ERP/M.Seminario. Que la dinámica de cotidianidad ha cambiado casi al 100%, no hay quien lo niegue de entre los que pasan de 50 años. Recuerdo a Sullana como una ciudad casi obscura, pese a que hacía varias décadas Tomás Alva Edinson ya había derrotado a la obscuridad. Era cotidiano ver a las refrigeradoras funcionar a kerosene, el mundo se movía así en gran parte, había lavadoras a kerosene, cocinas a kerosene, la vida doméstica funcionaba en alianza con aparatos con este líquido, para los que podían comprarlos, porque la electricidad era para alumbrarse por las noches, y hasta determinadas horas.
En uno de sus viajes a Lima, mi abuela regresó con dos planchas eléctricas que nos llamaron la atención, hasta entonces yo conocía solo las que funcionaban con carbón, pero las trajo con la esperanza de que pronto las promesas de los políticos de darle luz eléctrica a Sullana las 24 horas del día se hicieran realidad; pero lo que más añoraba y pedía a gritos la población, era el agua potable para todo el trazo urbano, agua que solo se contaba en el antiguo casco urbano de la ciudad, y que se había extendido hacia algunas zonas de crecimiento, pero un gran porcentaje se abastecía de agua del río, o agua que se vendía en pilones públicos, y había que llegar hasta ellos para comprarla.

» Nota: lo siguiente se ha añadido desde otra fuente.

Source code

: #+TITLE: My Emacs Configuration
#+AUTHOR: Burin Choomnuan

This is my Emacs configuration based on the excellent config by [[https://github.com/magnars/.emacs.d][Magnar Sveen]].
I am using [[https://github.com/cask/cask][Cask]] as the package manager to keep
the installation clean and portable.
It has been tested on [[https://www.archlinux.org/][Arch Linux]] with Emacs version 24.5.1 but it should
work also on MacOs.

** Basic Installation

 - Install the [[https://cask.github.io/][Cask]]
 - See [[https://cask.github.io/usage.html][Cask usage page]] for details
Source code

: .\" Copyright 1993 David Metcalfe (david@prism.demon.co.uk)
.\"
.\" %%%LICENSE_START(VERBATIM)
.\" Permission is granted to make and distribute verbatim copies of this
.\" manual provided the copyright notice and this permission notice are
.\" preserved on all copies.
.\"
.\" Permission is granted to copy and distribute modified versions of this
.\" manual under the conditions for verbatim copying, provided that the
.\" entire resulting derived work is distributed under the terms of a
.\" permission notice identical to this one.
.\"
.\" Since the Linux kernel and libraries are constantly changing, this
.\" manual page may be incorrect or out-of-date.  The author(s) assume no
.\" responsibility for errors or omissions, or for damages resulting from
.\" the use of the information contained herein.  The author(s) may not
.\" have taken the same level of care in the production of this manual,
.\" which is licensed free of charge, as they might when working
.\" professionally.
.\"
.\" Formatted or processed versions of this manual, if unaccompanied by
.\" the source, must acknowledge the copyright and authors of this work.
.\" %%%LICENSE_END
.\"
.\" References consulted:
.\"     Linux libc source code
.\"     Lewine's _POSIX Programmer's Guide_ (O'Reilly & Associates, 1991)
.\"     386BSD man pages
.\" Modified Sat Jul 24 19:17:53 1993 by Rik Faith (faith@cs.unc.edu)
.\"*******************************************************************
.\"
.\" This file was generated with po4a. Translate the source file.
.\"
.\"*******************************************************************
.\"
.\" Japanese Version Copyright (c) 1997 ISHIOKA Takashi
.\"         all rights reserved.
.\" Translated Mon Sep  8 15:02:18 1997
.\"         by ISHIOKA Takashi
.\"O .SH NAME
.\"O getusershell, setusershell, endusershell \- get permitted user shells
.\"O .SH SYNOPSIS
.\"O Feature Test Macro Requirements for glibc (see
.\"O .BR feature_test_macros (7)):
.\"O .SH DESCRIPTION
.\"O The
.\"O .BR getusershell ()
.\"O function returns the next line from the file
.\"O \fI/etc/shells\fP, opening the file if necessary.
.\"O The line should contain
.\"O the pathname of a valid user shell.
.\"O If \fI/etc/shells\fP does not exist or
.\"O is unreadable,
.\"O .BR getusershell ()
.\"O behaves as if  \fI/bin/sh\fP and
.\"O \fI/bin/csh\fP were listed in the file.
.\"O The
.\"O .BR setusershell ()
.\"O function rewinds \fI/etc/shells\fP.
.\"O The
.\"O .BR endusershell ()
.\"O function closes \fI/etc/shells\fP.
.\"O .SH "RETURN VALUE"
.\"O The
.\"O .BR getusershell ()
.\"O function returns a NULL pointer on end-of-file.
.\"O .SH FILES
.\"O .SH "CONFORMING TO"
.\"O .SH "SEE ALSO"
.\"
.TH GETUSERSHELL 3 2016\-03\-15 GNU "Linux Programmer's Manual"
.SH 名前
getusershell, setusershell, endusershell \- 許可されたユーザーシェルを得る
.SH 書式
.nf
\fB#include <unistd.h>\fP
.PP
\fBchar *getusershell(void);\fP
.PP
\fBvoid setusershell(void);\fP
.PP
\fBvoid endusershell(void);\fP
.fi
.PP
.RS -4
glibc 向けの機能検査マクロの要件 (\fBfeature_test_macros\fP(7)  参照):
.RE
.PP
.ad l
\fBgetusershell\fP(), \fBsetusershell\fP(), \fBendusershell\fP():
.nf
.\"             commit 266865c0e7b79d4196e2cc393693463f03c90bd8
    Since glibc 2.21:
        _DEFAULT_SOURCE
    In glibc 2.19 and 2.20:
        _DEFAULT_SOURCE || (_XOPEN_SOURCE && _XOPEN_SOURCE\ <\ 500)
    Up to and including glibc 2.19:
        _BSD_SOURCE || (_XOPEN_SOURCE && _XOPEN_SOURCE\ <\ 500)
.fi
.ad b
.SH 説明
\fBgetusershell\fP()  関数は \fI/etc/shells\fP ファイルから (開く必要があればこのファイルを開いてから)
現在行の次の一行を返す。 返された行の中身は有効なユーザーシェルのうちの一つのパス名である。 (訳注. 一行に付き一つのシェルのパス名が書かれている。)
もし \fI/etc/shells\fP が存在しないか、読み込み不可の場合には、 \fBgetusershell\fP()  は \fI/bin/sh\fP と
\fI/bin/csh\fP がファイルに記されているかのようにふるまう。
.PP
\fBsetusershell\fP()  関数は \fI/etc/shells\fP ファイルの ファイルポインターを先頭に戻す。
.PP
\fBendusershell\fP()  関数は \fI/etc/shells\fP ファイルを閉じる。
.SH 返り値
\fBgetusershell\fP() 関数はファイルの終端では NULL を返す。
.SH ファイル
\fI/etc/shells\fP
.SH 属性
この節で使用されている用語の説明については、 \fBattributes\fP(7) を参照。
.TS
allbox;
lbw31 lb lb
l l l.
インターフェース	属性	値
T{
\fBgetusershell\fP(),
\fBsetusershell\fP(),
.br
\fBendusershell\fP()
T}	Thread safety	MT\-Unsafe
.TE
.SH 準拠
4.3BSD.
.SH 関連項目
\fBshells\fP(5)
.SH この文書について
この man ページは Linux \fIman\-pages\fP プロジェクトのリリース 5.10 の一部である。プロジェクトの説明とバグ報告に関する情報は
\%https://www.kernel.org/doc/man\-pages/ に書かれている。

Los aguateros eran personajes infaltables en la ciudad, en el siglo XIX y la primera mitad del siglo XX se les veía subir por la actual calle Callao, venían desde el río portando el agua, primero en cantaros, y luego en barriles, quizá esto disminuyó un poco cuando se dio la concesión de abastecimiento de agua potable, antes que finalice el siglo XIX a mi tocayo Arturo Goddar, personaje a quien nadie recordaba en Sullana , la única que si había escuchado su nombre, era doña Adelinda Merino Pérez Ases de Cruz, fue la única con la que conversé sobre este personaje, cuando en 1986 le conté que había ubicado en el Archivo General de la Nación, la escritura de contrato con Goddar, que vino a poner término, en parte, a un problema de la población, que estaba, y está asentada sobre un gran promontorio, mientras que el río pasa muy bajo de ella.
Uno de los aguateros que alcancé a ver fue a “Don Hermógenes”, quien vivía en la última casa de la última cuadra de la calle Espinar. Como él, otros sullaneros sobrevivían llevando agua a varios domicilios, desde muy temprano se les escuchaba pasar con sus acémilas y luego, me parecía algo encantador verlos vaciar el agua en las barricas de los lugares de destino, que iba llenándose poco a poco.
Recuerdo que en 1966 y 1972, cuando parecía que ya no hacía falta aguateros en la mayor parte de la ciudad, algunos volvieron a revivir, porque el río creció tremendamente, se malograron las bombas, no había agua, y mientras los que podían iban en su vehículos particulares hasta el río, los que no los tenían precisaron de los aguateros, que quizá aparecieron en público por última vez.